The drive out from Te Anau is a breath-taking drive on narrow roads and unspoiled natural beauty. It goes through rain forests and mountain passes, and even burrows deep inside a mountain via the 1.2 km single lane Homer Tunnel. The tunnel began in 1935, but wasn't completed until 1953 due to the hard granite and the limited working season.  The sound (which is not a sound, but a fiord) is noted for being the wettest inhabited place in New Zealand receiving an average of 6,412 mm (252 in) of rainfall per year. It rains 182 days a year on average, so there's a 50-50 shot you'll hit the rain here. Also, they often close the road for snow (my second venture out almost didn't make it, as the road was closed most of the morning).

Along this drive in, I often came across the Kea, a large alpine parrot. As there are no natural predators, they have no fear of humans. At one of the pull offs, they came out en masse looking for a handout (do not feed them). One annoyed that I had nothing, decided to try to eat my car (see photo below).  They are quite striking, especially when they spread their wings. The underside is a vibrant orange color - which sadly I botched the focus and missed the shot.

There were many scenic pull offs along the way, but I skipped most of them to catch Mitre Peak in Milford Sound before it got too crowded. The parking lot was fairly empty when I first arrived and spent several hours on the tracks around the sound. The tracks are really nicely laid out by the way - and that goes for just about any track in the whole country. After a day of hiking, I hit the information center for some lamb pie and, of course, my flat white. By the time I left, the place was a zoo. So many people, all fighting for parking. Advice - get there by sunrise - or by bus - so you don't need to worry about parking. 

According to one guide I talked to, the best way to get to Milford Sound? Walk, from Queenstown. It's a 3-day track over some mighty impressive Alps. Maybe once I get my ass in shape.

The South Coast

After a couple days in Te Anau, it was time to head south to Invercargill. I was only here two nights and honestly didn't take very many photos. I spent one day hiking along the sea and think I took five photos in that time. You can see the first one below, when I first arrived on the south coast - rental missing it's wheel covers and all.
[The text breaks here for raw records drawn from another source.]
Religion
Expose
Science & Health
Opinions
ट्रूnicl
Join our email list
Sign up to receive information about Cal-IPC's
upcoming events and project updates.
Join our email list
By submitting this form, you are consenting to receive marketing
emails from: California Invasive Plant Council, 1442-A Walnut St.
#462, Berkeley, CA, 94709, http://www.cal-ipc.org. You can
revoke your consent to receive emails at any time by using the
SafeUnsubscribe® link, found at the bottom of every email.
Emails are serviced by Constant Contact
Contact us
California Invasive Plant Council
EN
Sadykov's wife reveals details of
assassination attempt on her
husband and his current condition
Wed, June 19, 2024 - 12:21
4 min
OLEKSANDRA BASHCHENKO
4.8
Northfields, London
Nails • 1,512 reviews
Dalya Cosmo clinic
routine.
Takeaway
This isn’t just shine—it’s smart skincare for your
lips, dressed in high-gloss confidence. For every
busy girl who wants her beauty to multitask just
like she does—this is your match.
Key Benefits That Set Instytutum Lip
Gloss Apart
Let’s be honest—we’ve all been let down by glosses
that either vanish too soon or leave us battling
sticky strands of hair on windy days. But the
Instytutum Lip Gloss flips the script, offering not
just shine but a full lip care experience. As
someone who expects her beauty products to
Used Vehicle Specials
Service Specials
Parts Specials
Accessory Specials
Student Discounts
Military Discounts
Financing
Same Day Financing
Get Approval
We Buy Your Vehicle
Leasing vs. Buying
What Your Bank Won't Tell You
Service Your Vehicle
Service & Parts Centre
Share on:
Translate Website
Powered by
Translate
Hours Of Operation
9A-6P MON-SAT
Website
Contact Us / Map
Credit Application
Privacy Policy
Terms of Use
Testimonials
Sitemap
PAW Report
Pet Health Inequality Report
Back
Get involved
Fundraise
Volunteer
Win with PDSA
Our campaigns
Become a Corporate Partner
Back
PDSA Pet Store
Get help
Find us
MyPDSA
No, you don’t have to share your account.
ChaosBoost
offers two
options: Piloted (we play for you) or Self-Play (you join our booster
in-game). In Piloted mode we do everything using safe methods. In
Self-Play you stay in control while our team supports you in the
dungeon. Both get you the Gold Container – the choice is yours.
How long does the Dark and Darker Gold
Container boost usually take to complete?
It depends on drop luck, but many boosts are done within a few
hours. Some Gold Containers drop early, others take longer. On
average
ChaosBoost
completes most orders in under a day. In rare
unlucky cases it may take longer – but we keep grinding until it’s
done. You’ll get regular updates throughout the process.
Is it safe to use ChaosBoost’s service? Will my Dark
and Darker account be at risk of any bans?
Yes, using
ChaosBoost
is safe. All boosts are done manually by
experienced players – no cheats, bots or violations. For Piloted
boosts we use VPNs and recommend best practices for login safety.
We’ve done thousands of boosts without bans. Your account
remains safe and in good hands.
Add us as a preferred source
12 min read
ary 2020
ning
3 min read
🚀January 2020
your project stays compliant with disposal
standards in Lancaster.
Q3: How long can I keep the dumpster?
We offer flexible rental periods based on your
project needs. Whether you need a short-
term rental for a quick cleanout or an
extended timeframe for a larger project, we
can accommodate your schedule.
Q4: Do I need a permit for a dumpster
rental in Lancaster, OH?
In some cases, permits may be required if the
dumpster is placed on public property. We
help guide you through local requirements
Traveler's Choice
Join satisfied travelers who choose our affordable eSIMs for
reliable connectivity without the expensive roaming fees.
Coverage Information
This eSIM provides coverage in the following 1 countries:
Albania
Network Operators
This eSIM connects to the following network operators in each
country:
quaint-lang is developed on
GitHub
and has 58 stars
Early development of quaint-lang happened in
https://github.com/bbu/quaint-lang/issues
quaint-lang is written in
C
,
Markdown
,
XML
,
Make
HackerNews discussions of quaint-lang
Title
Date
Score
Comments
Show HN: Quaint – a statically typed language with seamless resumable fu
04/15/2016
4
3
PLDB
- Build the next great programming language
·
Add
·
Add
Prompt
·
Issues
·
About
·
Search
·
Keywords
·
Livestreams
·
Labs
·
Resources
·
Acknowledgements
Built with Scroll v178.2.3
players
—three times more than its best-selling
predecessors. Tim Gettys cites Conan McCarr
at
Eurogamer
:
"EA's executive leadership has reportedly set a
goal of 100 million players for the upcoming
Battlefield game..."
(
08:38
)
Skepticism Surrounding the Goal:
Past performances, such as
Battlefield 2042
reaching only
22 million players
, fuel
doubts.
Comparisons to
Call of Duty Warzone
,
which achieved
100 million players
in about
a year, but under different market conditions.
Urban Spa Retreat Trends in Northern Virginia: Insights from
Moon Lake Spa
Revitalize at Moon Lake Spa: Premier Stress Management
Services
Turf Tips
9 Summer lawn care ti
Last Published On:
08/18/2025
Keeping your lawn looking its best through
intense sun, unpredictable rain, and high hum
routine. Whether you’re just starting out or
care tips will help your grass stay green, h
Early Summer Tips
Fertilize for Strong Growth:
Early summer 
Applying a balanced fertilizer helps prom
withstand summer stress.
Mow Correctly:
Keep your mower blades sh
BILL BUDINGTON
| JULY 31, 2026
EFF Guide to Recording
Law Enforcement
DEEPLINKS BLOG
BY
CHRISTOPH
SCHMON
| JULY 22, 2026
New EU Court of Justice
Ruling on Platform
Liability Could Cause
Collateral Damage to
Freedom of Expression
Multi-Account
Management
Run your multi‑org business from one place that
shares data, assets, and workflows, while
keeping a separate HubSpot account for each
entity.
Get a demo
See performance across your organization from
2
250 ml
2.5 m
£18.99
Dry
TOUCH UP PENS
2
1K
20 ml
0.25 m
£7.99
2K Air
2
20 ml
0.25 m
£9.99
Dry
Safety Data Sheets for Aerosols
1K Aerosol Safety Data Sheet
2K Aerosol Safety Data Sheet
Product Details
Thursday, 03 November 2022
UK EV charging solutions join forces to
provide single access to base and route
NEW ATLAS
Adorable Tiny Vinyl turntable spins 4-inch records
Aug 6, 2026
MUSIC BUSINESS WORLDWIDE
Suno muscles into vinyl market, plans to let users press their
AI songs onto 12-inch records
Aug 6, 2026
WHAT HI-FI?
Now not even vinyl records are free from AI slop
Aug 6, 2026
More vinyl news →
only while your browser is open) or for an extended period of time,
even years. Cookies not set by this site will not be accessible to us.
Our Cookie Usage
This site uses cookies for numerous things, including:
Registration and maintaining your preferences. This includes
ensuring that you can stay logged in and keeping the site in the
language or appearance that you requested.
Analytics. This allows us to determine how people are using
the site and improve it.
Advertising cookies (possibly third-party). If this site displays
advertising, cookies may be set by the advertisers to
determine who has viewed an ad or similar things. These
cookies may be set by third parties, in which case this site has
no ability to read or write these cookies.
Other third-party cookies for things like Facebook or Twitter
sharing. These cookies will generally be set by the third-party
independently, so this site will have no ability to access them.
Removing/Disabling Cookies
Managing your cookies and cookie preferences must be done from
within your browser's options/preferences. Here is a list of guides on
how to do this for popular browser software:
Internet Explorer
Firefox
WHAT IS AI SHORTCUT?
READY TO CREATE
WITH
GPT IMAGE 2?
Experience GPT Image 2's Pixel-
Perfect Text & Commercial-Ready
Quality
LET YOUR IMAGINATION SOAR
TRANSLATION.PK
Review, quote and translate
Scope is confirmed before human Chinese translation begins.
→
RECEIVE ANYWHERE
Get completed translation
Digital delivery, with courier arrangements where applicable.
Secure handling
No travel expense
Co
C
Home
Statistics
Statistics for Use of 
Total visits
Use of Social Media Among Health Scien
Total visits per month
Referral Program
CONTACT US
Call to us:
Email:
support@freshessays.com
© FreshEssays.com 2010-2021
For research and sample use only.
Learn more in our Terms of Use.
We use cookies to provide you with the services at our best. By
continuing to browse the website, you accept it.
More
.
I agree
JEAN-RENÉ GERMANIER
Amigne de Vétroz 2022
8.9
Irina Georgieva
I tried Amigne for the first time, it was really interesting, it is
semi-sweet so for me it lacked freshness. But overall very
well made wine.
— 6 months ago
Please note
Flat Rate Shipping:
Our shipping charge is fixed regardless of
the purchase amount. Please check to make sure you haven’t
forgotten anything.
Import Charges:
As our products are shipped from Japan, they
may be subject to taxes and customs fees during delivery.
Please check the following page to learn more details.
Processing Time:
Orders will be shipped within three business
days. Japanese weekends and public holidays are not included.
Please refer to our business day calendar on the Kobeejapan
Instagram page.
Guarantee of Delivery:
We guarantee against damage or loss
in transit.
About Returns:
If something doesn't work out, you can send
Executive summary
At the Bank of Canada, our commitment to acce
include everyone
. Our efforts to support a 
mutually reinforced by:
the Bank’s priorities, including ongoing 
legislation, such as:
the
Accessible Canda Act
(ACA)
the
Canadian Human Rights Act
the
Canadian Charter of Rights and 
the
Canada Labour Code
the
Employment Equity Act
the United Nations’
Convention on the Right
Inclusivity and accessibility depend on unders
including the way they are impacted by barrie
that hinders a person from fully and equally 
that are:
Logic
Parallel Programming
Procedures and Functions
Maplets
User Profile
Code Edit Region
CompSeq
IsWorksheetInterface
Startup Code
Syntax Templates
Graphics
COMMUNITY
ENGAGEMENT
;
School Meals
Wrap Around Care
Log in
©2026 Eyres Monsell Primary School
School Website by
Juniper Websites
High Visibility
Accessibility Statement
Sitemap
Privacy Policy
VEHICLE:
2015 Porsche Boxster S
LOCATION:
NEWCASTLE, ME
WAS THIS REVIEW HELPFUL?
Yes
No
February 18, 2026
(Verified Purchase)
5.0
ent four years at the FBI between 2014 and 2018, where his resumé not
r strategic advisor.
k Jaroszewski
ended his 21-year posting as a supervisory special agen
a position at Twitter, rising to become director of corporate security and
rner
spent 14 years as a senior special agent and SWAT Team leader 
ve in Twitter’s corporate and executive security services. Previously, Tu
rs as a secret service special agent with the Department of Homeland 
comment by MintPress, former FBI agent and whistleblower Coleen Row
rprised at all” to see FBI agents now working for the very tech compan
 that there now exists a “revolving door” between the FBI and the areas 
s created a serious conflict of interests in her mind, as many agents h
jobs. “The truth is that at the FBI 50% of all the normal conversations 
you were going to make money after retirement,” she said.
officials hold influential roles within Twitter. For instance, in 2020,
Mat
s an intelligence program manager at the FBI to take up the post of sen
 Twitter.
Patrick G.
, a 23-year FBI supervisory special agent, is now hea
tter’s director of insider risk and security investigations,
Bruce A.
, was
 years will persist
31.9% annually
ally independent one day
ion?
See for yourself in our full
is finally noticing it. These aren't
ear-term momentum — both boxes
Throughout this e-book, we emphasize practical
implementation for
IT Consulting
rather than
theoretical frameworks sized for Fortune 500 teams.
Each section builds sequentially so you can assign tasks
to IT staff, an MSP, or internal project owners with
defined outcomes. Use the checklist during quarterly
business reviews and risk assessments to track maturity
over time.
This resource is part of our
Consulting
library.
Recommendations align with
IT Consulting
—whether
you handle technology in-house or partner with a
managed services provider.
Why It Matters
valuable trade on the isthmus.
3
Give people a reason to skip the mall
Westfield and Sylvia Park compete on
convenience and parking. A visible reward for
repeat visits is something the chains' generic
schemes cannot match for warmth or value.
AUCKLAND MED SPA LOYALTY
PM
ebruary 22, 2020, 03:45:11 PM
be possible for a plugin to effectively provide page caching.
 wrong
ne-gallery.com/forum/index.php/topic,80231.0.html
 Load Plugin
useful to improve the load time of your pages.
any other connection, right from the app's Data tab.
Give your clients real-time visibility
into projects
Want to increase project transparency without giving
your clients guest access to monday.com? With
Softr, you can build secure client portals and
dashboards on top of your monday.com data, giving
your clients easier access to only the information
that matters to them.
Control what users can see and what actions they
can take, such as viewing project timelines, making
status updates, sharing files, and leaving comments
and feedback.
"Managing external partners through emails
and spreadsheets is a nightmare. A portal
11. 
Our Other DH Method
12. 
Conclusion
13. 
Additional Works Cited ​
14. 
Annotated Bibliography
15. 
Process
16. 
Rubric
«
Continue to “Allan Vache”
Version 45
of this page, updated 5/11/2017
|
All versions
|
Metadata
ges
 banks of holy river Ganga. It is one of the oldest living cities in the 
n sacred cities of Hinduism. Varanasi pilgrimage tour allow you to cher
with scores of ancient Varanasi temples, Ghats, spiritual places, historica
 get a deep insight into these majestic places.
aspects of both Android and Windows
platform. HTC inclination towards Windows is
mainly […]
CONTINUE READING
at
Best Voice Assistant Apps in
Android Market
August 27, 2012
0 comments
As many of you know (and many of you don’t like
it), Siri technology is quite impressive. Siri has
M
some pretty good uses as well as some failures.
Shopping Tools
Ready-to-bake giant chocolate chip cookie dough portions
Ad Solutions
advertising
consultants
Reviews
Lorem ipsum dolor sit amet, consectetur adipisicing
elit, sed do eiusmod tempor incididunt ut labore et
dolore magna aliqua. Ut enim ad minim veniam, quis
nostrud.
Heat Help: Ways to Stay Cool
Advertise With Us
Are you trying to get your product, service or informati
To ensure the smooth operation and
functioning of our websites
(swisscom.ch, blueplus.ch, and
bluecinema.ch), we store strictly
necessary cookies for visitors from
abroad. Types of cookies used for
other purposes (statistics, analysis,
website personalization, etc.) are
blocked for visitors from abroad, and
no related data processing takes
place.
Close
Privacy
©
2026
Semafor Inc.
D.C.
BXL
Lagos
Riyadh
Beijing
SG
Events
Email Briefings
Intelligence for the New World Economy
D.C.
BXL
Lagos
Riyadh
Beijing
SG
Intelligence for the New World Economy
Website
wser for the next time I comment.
For day 2 down here, I planned to head east to the Catlins to catch Nugget Point at sunrise. But while lying in bed that night, it hit me that I was only two hours from Dunedin, where my baby girl is attending college. We hopped onto a video chat and changed my plans to spend the day with her.

We toured her campus, walked through the village of Dunedin for some breakfast, then ventured over to Baldwin Street - the world's steepest street. Wow, was that ever crazy steep. They had to put steps at the steepest point on the sidewalk, just so people could get up. You can kind of get the idea of just how steep with the photo here.

From there, we did the Tunnel Beach track in some serious wind. It was gusting at 80 kph so we stayed away from the cliff edge. The track down to this area is fairly steep, so save energy for the hike back up. By the time our adventures were done, the sun was setting and I had to make the haul back to Invercargill, for the next morning, Linda was flying into Queenstown to join me for week two of New Zealand. (I will have a ton more with Dunedin and Ashley in part two - where we really explored the city and surrounding hills.)

To be continued

Well, this post only covered my first solo week in New Zealand. So for now, I leave you with a breather as I work to edit the next batch of photos and stories that take Linda and I from Queenstown to Fox Glacier, down to Wanaka and Cromwell and through the gold fields to Dunedin to spend a week with Ashley. From there, we'll head up to the north island to visit Hobbiton, the Māori village of Whakarewarewa, and take in the culture of Auckland. Hei konā rā!